As he concluded his talk, Carmichael addressed the importance of images from the Civil War in reminding us that the great bloodletting and sacrifice of human life was done with the awareness that the nation’s future rested on individual heroism. Art can change how people actively view and remember events, allowing the malleable historical narrative to be shaped by influential images. An image can emphasize or sanitize a point of view, emotion, or event in the public consciousness, as photographs and woodcuts did during the Civil War. Carmichael asked the audience a hard-hitting question in conclusion: Should we remember the Civil War as a moment solely of heroic triumph? The art that has stuck in public memory of the Civil War does not give us full understanding of that conflict. We have to look deeper into the images. The Harpers Weekly woodcuts from Antietam depict corpses, but ignore images of grieving widows and orphans. Only on contemplation do we think of the families and the physical and emotional burdens they endured. And yet, even in their grief, these widows and orphans were individuals who understood that the sacrifice of their loved one was a part of a large and meaningful cause. For Civil War era Americans, imagery was key to reinforcing the importance of the individual, and the ability of the individual to ‘win the day’ with an act of heroism. These individuals did as much as anyone could do to advance the cause. Their sacrifice had to be made for a larger purpose. The images reminded those on the home front of the heroic, even if at times grisly, struggle.

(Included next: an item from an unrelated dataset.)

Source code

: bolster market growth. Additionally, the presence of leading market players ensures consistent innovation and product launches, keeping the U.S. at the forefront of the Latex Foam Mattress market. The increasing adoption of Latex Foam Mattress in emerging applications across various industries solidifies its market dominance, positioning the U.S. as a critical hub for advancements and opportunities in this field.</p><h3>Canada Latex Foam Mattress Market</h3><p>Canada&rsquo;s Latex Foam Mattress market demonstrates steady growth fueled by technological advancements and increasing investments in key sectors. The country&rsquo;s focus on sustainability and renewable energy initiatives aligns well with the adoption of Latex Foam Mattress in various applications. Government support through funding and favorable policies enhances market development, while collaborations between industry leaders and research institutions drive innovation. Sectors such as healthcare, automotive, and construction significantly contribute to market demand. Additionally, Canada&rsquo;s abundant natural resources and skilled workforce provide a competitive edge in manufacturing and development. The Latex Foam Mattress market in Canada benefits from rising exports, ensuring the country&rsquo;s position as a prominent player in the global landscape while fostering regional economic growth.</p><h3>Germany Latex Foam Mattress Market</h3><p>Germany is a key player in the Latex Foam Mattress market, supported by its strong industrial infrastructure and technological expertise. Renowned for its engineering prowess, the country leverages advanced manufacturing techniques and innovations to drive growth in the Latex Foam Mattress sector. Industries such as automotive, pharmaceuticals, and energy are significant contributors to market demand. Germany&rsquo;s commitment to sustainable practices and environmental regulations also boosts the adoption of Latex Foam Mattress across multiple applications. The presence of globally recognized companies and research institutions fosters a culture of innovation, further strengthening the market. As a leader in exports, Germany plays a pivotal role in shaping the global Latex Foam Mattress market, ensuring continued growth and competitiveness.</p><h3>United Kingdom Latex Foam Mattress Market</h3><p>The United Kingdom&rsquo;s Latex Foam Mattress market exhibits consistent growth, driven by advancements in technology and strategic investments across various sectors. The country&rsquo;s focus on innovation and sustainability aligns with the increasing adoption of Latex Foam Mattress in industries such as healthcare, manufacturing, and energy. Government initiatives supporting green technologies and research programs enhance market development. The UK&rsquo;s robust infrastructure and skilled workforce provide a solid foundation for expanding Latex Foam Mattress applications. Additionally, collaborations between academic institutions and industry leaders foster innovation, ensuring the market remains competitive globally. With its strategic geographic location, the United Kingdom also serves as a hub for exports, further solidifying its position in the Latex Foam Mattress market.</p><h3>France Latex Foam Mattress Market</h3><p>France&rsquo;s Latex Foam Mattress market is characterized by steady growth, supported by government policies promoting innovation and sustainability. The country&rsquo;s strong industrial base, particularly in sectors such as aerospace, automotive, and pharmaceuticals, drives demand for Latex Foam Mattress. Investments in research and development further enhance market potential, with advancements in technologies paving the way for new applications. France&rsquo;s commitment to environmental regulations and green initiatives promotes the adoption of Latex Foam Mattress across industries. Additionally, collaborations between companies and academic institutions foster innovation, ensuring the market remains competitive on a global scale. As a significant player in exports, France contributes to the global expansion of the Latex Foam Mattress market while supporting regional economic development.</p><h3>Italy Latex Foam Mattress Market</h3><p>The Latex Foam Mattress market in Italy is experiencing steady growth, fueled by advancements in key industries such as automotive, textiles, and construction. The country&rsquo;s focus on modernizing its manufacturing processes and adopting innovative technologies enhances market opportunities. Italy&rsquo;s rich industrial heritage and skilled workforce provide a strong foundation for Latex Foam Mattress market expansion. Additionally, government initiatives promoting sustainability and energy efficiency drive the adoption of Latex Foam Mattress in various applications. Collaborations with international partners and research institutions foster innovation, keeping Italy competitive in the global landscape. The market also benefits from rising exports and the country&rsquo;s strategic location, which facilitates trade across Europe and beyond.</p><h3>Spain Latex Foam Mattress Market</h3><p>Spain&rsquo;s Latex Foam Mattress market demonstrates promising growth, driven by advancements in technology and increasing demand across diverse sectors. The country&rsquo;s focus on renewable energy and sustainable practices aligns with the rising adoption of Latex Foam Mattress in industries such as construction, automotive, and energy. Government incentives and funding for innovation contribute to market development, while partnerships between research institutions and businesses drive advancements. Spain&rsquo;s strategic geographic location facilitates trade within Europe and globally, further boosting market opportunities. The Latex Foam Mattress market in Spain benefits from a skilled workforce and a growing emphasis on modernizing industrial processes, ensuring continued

Walking away from the gallery, I couldn’t help but reflect on one of the photographs from my own research this semester. The photo depicts the unidentified body of a Confederate soldier at Devil’s Den. This image, which was once difficult to look at, has become a common part of my day. The more I look at the image, the deeper connection I feel to the young man, who could be just about my own age. It hit home for me when Carmichael referenced the grieving families. The mangled body that northern audiences gawked at in the image was someone’s son. The young soldier had a family that loved and cared for him, and yet he became something for gallery visitors to gawk at. The image does not convey how his loved ones grieved, or what his death meant for the national struggle. Those narratives are for the historian to reconstruct.